EXERCISE DETAILS
Search the records below for "pixels" and copy every line it turns up in.

[Stored data entries]

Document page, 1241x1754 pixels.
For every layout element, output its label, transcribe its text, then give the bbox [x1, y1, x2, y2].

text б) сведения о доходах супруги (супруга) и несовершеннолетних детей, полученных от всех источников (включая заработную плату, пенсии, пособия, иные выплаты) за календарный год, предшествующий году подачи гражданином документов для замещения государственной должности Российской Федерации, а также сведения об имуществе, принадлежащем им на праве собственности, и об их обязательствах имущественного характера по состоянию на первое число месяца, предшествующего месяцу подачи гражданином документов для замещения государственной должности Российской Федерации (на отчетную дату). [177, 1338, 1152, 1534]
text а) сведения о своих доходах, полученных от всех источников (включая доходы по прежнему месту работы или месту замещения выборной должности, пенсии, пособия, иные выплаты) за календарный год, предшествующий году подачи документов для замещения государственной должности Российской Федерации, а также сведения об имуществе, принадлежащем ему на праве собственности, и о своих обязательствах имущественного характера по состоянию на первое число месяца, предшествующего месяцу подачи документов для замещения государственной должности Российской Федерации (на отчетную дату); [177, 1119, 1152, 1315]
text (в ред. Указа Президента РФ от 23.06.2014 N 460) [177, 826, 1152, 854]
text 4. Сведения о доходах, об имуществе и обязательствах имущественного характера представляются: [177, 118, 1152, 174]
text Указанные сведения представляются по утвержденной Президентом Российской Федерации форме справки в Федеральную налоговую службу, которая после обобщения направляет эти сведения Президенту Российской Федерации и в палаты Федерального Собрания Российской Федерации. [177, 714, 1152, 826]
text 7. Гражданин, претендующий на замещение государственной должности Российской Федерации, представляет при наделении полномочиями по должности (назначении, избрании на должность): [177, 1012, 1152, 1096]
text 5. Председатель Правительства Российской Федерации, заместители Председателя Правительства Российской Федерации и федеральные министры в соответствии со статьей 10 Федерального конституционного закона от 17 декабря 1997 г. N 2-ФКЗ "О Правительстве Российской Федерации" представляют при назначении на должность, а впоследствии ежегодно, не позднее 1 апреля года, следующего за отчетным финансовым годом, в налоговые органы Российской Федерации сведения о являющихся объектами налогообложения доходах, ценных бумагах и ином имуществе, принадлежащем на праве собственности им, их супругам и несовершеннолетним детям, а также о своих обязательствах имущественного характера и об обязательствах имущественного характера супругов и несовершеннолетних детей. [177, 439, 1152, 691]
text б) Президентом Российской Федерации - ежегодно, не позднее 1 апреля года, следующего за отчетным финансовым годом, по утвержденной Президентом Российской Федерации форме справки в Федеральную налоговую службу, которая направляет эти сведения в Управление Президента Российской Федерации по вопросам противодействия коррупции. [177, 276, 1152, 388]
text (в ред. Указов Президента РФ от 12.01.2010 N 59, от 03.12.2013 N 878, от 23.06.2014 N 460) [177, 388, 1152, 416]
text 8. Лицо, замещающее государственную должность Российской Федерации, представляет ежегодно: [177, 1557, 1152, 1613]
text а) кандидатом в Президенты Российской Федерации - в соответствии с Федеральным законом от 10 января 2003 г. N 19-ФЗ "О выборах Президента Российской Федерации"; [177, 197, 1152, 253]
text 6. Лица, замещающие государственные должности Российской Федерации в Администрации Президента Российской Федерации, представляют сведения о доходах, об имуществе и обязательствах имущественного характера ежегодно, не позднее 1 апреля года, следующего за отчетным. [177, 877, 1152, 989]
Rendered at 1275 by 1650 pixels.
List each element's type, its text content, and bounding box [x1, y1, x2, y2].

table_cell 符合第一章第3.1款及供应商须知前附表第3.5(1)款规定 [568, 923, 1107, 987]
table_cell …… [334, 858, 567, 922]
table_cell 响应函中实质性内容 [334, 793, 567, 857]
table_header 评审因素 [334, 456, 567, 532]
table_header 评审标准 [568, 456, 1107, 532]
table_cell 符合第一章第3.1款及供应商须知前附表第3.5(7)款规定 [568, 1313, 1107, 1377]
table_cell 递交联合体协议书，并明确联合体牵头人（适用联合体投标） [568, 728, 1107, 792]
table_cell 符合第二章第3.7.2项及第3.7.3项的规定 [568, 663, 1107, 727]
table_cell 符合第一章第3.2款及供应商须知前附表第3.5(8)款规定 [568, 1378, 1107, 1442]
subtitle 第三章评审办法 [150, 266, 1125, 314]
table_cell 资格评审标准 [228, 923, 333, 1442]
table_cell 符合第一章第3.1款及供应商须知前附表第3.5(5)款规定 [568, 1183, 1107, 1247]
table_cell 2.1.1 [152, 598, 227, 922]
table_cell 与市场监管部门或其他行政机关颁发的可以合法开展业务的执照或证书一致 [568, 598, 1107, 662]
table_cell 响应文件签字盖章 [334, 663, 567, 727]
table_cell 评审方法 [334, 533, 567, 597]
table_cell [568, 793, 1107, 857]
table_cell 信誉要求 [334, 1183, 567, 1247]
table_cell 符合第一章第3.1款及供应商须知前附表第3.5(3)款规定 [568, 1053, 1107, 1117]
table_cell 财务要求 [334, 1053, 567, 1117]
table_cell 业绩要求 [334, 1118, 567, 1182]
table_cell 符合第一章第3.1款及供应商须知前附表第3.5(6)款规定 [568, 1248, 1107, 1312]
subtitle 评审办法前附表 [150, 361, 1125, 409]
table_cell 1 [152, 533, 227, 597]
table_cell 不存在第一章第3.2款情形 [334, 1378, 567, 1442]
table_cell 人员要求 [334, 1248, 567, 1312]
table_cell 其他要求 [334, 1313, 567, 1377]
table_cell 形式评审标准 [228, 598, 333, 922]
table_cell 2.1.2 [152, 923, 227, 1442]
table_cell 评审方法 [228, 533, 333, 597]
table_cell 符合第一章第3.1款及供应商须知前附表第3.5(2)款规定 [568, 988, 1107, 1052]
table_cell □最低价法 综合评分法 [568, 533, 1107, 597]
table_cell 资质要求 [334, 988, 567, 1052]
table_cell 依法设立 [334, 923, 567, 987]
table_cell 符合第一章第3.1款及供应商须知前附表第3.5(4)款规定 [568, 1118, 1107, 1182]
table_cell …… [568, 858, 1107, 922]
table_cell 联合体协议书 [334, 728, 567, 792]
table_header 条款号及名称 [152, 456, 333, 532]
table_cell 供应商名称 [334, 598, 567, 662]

RESPONSE TO THE TASK
Document page, 1241x1754 pixels.
Rendered at 1275 by 1650 pixels.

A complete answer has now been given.